MCP, for example, standardizes how AI models connect to data and tools. Similar to a country’s electricity being accessible through the same type of wall outlet, it enables AI agents to seamlessly plug into diverse databases and APIs that follow the same model. Even if considered flawed by many engineers, MCP is the right idea in the correct direction.
BAML, on the other hand, is a unified programming language that developers can use to create reliable data outputs, again making it easier for Agents to act upon the correct information and context.
“BAML offers a way to build far more reliable and predictable agents”, Zamparini explains. Other developers agree, calling the language “faster andcheaper” for developers looking to build and scale AI agents designed to interact with humans and the internet at large.
Much like shared internet protocols were essential for the rapid spread of the World Wide Web, shared standards and languages will drive the adoption and usability of AI agents.
Interoperability as the missing piece of successful AI adoption
Startups are continually looking to add their own flavor of automation in new industry niches or use cases, driving the rapid innovation and adoption of AI technology. However, as the ecosystem of AI agents continues to expand, so does the risk of information fragmentation.
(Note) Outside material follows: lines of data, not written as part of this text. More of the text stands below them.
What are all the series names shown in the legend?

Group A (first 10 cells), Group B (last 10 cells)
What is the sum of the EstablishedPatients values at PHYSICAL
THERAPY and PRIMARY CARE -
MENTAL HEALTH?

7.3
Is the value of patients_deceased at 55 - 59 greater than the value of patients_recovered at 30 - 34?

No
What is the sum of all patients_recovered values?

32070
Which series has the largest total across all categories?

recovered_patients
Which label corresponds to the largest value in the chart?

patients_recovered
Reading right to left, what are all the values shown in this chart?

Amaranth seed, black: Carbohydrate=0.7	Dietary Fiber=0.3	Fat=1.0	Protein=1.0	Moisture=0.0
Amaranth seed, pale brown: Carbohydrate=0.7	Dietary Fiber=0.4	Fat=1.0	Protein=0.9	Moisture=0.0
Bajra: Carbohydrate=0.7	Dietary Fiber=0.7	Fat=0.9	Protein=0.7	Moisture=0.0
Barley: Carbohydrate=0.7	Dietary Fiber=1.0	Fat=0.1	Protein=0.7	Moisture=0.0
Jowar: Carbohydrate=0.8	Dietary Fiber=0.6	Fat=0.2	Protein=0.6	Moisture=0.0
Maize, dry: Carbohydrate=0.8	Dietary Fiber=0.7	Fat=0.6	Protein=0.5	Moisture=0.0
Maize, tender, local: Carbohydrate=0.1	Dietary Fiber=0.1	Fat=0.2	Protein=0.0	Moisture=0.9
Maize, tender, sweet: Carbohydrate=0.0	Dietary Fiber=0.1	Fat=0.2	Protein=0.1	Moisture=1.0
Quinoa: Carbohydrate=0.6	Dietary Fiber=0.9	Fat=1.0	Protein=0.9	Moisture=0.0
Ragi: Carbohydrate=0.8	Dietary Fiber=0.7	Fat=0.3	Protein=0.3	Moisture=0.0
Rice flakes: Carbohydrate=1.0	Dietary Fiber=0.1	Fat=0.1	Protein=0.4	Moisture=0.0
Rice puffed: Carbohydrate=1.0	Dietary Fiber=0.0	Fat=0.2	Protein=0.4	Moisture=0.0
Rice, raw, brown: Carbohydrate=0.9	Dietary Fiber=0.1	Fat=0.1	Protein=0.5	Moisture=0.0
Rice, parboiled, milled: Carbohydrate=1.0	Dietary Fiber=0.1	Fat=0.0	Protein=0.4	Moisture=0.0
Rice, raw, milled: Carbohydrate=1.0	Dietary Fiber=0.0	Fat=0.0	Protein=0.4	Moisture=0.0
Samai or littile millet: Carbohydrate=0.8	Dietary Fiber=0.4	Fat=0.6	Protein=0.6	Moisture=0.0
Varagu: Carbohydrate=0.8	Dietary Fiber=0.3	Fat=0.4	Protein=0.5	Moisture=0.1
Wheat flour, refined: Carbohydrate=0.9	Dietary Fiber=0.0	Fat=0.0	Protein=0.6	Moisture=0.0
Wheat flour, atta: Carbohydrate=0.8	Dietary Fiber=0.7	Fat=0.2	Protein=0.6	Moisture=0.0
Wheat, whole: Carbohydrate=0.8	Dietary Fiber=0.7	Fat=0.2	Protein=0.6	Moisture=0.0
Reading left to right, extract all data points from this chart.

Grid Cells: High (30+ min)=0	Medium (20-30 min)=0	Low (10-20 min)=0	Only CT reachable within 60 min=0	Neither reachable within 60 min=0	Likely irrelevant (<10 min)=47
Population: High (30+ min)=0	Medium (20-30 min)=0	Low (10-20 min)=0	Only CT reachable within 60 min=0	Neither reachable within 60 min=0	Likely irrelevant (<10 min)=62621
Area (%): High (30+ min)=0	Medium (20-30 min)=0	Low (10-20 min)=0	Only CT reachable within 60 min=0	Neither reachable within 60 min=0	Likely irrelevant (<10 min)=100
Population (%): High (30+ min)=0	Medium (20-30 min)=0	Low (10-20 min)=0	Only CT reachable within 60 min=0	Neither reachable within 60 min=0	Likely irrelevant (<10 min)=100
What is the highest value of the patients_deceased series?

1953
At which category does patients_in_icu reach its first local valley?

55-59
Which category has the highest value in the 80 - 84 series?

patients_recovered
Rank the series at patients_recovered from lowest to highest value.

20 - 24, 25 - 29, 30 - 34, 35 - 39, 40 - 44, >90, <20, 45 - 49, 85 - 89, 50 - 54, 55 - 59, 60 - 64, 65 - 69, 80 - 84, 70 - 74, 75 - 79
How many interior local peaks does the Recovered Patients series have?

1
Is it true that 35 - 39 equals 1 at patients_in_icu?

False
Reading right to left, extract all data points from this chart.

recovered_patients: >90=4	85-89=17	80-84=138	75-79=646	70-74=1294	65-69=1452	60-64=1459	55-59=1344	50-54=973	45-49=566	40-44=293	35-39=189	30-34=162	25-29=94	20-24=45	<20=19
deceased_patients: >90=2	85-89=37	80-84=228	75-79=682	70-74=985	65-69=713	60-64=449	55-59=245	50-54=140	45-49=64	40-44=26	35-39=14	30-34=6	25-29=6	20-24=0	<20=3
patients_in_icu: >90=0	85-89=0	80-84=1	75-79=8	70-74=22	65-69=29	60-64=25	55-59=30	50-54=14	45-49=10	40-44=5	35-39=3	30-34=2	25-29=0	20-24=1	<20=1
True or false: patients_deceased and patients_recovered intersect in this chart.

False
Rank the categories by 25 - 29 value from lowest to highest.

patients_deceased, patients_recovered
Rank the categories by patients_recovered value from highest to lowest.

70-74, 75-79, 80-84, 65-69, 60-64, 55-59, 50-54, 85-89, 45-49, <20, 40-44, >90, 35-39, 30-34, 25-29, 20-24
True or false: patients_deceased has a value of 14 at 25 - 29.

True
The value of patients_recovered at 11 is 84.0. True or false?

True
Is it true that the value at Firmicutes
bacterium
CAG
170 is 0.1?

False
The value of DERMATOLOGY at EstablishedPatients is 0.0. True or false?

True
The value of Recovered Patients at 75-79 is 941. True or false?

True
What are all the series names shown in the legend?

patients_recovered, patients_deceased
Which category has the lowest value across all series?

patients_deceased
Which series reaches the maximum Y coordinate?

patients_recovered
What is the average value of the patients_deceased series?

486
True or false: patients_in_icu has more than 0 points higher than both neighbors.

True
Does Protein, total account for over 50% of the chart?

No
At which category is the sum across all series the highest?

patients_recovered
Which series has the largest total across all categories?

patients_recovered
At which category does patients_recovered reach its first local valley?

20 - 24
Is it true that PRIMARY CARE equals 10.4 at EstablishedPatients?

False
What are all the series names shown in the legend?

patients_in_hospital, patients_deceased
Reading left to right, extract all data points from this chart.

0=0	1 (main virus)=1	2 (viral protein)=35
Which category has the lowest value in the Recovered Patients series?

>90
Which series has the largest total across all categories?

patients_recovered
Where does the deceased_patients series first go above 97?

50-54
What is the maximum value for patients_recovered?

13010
If the software powering those agents is difficult to test and maintain, or even worse, is poorly architected, agents risk producing inconsistent results also called “hallucinations”. Agents analyzing the same information risk coming to different, or even contradictory, conclusions. This would cast doubt on the industry and fail the promise of AI to power the next industrial revolutions..
Staying with the PropRise example, two real estate investment AI agents tapping into different types of information, or even the same information through different entry points, might not recommend the same property for moving forward due diligence. This could lead to investors comparing the results and losing faith in either recommendation being comprehensive or trustworthy.
Zamparini sees parallels to the early days of the internet, which needed shared protocols like HTTP, SMTP, and TCP/IP to become a truly global and comprehensive system. Frameworks like MCP and languages like BAML could have a similar effect, and with efforts like AGNTCY, lead to a developer collective with the aspiration of building an integrated “Internet of Agents”.
“My aspiration is to contribute to a tech ecosystem where any business can deploy AI agents that work with each other and produce results with four nines of accuracy past the decimal point(thanks to efforts like AGNTCY), access any information needed via standard protocols (like MCP), and output results that are trusted and verifiable (using a language like BAML),” says Zamparini.
Without these standards, the future of AI will see isolated and ultimately brittle systems that can’t scale. With them, AI systems can become more scalable, interoperating more easily across tools and platforms to create an ecosystem of automated workflows.
Why protocols, not platforms, will define the future of AI
Matteo Zamparini isn’t just advocating for shared standards and a more interconnected AI ecosystem in theory, he’s actively working towards it. PropRise has shown the potential of AI agents, and now he’s ready to take the next step.
The models he builds are only as good as the standards on which they rely and their ability to connect to other information inputs and outputs. Creating this interconnected landscape enables them to become truly comprehensive and able to accurately perform even the most complex tasks.
In turn, this ecosystem provides a glimpse into the potential of AI agent models to take on all themundane tasks that slow down professionals and innovators across industries.
“In a future where mundane work is no longer a necessary burden, innovation will accelerate at the speed of computation,” Zamparini concludes. “I believe it’s a future that’s much closer than we think.”